Microsoftは自社のOSにオリジナルの3Dライブラリを追加した。世に言う「Direct3D」である。このライブラリをハードウェアでネイティブに対応するビデオカードが、現在し烈な争いを続けている「3Dビデオカード」である(実際には2Dの機能、つまり従来のVGAなども兼ね備えているものも多い)。
「DirectX」のバージョンは現在6である。この進化に合わせてビデオチップを作っている会社は最新チップを作る。マッピングに関する命令が追加されたらそれを、Fog(霧)に関する命令が追加されたらそれをチップに反映させて、如何に早く表示させるかを競ってきたのだ。
大方、3DCGに必要な命令は最初から用意されていた。追加されていく命令は傾向として特殊な条件における現象の再現、つまり反射、半透明といった微妙な表現であったり、霧や雲といった「自然現象」の表現である。

この傾向が発展し、現在ペンタゴンがMictosoft、Number9と文書ベースで協議を進めている企画に「気象可視化ライブラリ構想」がある。雨、雪はもとより雷、台風、竜巻、雹(ひょう)、霰(あられ)(ヒョウとアラレは厳格に区別されており、アルゴリズムの一つの流用も許されない)を全てライブラリに追加、ハードウェアで対応させるという壮大な計画である。
ところがこれに先んじることわずか3日、日本では気象庁、文部省、NTT、そして某大学による研究チームが「環境シミュレートシステム・無情Ver.1A」を発表していた。これは「美しい日本語表現を守る会」が提案した教育用プログラムを発展させたWindows95ベースのソフトで、うろこ雲、いわし雲、積乱雲、飛行機雲といったさまざまな形状の雲を表示するだけのソフトなのだが、夕焼けフィルタ、湿度コントロール、経度緯度高度登録スライダーにより複雑な変化を見せる。特徴的なのは「一句ボタン」で、画面上に表現された雲を含む画像をコンピュータが評価、適切な一句を読み上げるというものだ。ちなみにその場合の音声は銀河万丈、野沢那智、榊原良子といったベテラン声優からオーディションによって選ばれた15歳の少女の声まで様々だ。

話が横に逸れてしまったようだ。本題に戻そう。
一方のチップメーカーの方も技術の探求に余念がない。3Dの膨大な計算を如何にして処理するか、並列処理、メモリへのアクセス速度、チップのマイクロ化は無論だ。ある雑誌記者の情報によれば、次世代ビデオカードにはMMX Pentium233MHz相当のCPUが実装されるらしい。無論、3Dに関する命令に特化した、であるが。
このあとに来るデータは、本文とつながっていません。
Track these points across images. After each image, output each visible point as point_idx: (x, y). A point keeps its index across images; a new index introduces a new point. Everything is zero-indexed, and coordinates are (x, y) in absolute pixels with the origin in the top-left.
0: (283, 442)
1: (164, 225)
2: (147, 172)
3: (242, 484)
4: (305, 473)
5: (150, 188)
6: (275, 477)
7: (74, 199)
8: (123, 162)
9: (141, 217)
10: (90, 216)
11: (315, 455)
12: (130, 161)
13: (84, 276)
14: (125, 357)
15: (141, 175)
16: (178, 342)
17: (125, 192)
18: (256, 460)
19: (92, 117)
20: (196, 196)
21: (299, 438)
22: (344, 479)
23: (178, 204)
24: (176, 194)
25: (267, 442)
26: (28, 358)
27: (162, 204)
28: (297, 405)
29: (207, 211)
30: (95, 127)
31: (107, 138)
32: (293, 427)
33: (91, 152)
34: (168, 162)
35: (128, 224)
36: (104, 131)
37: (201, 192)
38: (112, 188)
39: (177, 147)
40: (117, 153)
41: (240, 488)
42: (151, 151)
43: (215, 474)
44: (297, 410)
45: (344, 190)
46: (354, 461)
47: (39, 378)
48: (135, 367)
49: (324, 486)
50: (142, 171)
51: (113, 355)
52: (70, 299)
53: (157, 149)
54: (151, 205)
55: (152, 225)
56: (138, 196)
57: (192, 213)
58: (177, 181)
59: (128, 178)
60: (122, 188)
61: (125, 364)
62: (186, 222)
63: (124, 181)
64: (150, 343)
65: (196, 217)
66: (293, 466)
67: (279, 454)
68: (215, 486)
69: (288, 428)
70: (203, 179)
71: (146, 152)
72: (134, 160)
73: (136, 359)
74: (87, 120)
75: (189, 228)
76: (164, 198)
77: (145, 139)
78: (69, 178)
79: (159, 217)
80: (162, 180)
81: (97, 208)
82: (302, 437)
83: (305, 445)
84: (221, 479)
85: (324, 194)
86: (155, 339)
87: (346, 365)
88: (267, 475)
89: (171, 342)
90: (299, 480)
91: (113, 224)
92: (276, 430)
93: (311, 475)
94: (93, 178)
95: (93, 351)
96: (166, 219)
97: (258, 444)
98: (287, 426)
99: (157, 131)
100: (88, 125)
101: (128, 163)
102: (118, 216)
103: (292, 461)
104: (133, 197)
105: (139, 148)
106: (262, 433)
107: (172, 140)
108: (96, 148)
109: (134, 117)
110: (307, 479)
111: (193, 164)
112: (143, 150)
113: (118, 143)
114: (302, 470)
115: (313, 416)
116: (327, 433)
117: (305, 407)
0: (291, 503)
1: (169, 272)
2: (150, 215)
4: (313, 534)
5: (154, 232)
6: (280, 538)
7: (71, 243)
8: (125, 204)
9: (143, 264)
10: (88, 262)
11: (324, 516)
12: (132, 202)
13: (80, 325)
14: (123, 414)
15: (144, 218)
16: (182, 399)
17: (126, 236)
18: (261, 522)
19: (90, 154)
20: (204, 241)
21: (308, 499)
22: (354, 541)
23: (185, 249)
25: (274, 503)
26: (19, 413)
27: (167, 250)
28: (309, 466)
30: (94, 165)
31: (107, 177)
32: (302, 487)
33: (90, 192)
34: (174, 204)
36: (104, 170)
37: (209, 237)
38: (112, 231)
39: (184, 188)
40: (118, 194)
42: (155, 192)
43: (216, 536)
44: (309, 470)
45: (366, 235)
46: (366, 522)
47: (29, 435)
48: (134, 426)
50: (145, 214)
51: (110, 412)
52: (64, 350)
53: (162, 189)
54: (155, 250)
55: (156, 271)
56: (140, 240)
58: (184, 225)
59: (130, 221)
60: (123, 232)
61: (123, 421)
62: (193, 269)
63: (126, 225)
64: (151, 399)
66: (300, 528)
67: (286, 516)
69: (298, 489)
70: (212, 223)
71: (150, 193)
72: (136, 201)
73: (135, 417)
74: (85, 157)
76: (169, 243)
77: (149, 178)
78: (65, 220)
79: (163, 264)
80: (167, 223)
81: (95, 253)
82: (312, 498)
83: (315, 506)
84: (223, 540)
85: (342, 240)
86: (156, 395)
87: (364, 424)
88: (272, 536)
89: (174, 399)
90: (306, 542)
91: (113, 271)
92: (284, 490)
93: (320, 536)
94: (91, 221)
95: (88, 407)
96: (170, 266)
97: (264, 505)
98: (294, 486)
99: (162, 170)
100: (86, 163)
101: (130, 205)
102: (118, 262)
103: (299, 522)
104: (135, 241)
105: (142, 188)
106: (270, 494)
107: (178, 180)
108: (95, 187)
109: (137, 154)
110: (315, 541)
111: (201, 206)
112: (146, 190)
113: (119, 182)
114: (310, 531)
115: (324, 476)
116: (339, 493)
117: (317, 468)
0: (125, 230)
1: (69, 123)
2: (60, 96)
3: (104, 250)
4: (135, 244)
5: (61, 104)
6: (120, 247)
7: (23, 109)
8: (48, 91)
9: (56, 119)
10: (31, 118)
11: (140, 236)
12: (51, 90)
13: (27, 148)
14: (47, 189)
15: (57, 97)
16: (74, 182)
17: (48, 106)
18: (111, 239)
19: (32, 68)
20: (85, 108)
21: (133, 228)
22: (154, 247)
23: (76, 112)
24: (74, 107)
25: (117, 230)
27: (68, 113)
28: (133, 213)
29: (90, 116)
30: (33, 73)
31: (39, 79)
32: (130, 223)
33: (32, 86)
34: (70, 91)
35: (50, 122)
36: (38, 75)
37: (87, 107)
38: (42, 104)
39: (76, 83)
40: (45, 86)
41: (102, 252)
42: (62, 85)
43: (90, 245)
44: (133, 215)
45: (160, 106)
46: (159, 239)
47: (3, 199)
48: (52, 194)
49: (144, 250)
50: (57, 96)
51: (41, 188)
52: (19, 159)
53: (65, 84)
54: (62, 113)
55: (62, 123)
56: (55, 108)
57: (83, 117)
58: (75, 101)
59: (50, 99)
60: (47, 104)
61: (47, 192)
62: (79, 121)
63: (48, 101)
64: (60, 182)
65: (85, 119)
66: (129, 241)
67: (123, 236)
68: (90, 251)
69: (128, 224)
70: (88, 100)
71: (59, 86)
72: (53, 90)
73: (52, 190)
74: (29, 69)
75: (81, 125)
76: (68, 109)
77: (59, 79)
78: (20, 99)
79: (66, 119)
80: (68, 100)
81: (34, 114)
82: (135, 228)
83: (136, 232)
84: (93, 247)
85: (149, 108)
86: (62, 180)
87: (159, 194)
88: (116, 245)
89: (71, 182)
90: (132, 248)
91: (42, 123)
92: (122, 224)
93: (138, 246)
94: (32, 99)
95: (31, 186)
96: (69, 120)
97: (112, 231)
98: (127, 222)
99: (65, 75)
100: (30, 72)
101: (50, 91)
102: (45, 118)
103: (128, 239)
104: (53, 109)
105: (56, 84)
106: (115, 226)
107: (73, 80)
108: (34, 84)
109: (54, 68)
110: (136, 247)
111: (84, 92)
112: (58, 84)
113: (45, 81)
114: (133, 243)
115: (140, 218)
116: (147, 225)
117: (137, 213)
また、カード自体のマルチメディア化も進んでいる。おりしもSound Deviceの3D化(AC−3など)も進んでいるが、画面との完璧な同期を考えれば、同じ3D空間は同じデータを共有すればいいわけで、ビデオカードにスピーカー端子が付くのは至極当然といえる。そうなるとサウンドカードが要らなくなるわけだが、多くのゲーマーはサウンドカードのジョイスティック端子を使っているので、それを補う必要がある。
つまり次世代ビデオカードはMMX Pentium233MHz、メモリ32MB、Sound Blaster Pro互換、Line in、Line out、Mic端子、ジョイスティック端子が付くわけで、後はディスク類とキーボード・マウスが付けば立派なパソコンになってしまう、というわけだ。